$2 trillion wiped out of retirement funds

ByABC News
October 8, 2008, 12:46 AM

— -- The financial meltdown has demolished Americans' retirement savings, wiping out $2 trillion or about 20% of value in the past 15 months, Congress' top budget analyst said Tuesday.

This estimate probably comes as no surprise to millions of Americans who have reviewed their 401(k) statements in recent weeks.

"This is a financial panic right now, and one reason it feels so bad is that everything is going down," says Kurt Brouwer, a financial planner in San Francisco.

The sharp drop in savings has led Americans to postpone contributing and, in some cases, delay retirement, Peter Orszag, head of the Congressional Budget Office, told the House Education and Labor Committee.

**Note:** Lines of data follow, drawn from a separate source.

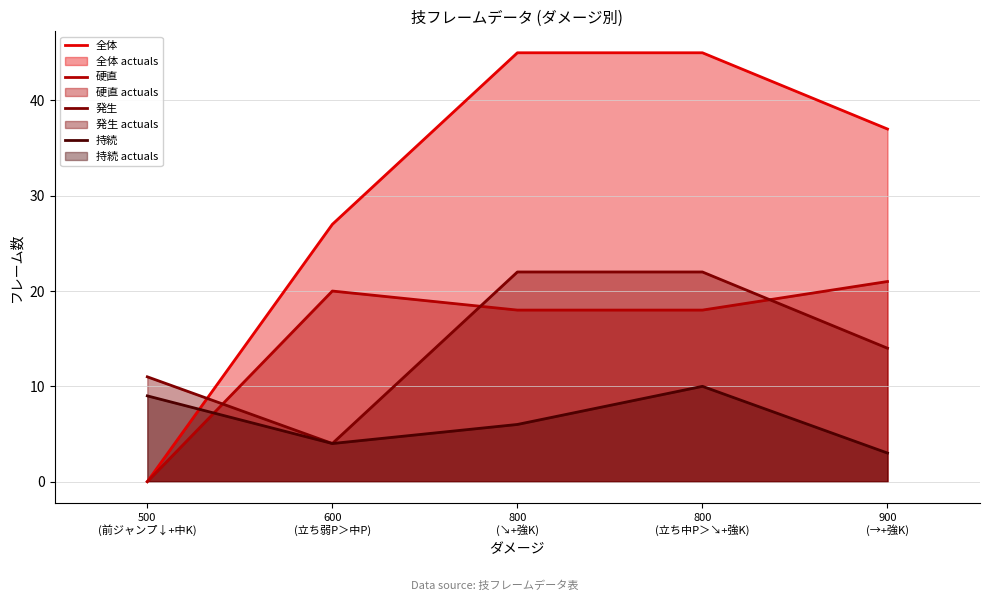

Reading left to right, what are all the values shown in this chart?

全体: 500
(前ジャンプ↓+中K)=0	600
(立ち弱P＞中P)=27	800
(↘+強K)=45	800
(立ち中P＞↘+強K)=45	900
(→+強K)=37
硬直: 500
(前ジャンプ↓+中K)=0	600
(立ち弱P＞中P)=20	800
(↘+強K)=18	800
(立ち中P＞↘+強K)=18	900
(→+強K)=21
発生: 500
(前ジャンプ↓+中K)=11	600
(立ち弱P＞中P)=4	800
(↘+強K)=22	800
(立ち中P＞↘+強K)=22	900
(→+強K)=14
持続: 500
(前ジャンプ↓+中K)=9	600
(立ち弱P＞中P)=4	800
(↘+強K)=6	800
(立ち中P＞↘+強K)=10	900
(→+強K)=3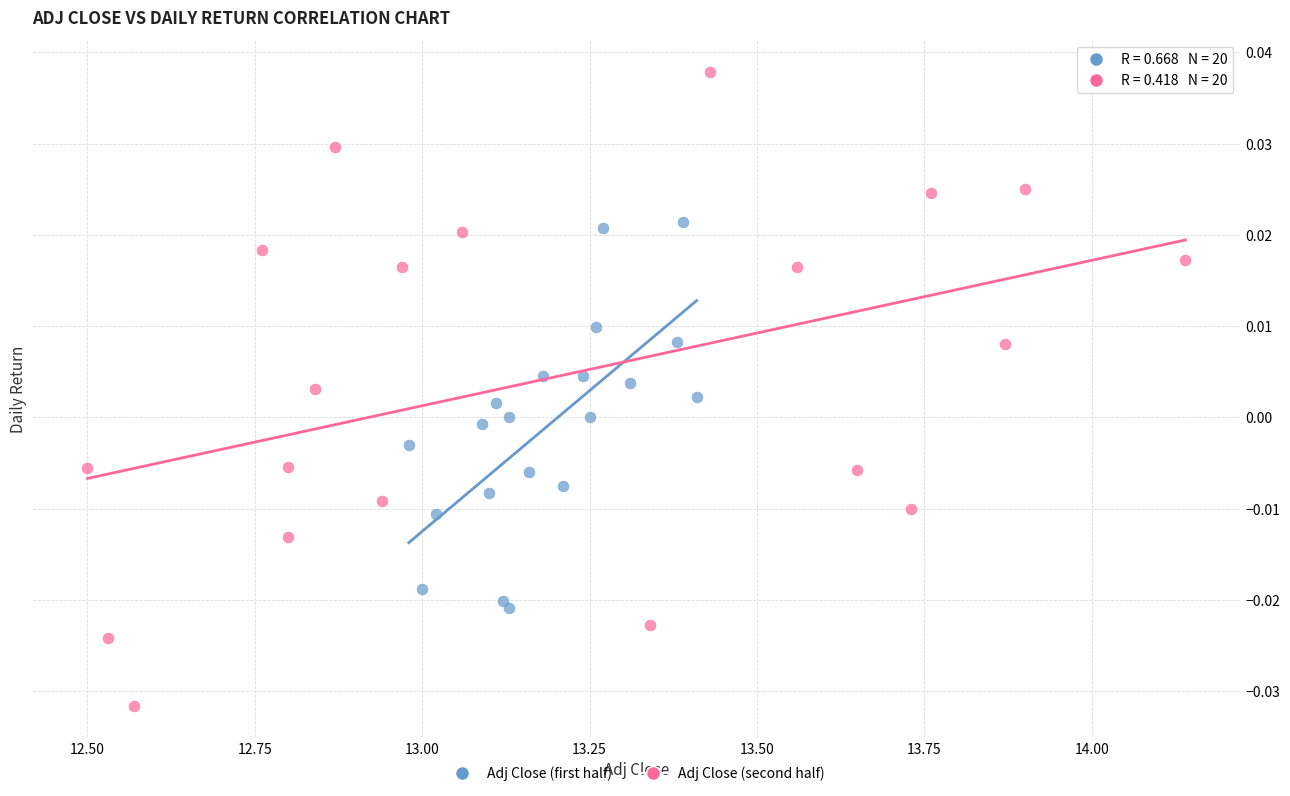

Which series has the largest Y range (max minus min)?

Adj Close (second half)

A new study by the AARP found that one in five workers 45 and older have stopped putting money into a 401(k), IRA or other retirement savings account during the past year.

Financial planners say discontinuing 401(k) contributions is exactly the wrong thing to do in this environment. Workers who continue to contribute to their 401(k) plans are buying stocks at bargain prices, and that will pay off in the long run, says Greg Womack, a financial planner in Edmond, Okla. "Unless we go through a total market failure and government meltdown, 15 to 20 years from now, they're going to be sitting just fine."

Planners acknowledge that the bear market has been particularly hard on savers who are nearing retirement. But even those investors will probably need to make their savings last an additional 25 to 30 years, which means part of their savings should be in stocks, says Mark Bass, a financial planner in Lubbock, Texas.

Workers who ditch their stock funds and move their money to low-risk investments also are making a mistake, Bass says. Those investors will lock in their losses and could miss out on big gains when the market turns around, he says. "Emotionally, it makes sense," Bass says, "but financially, it makes no sense."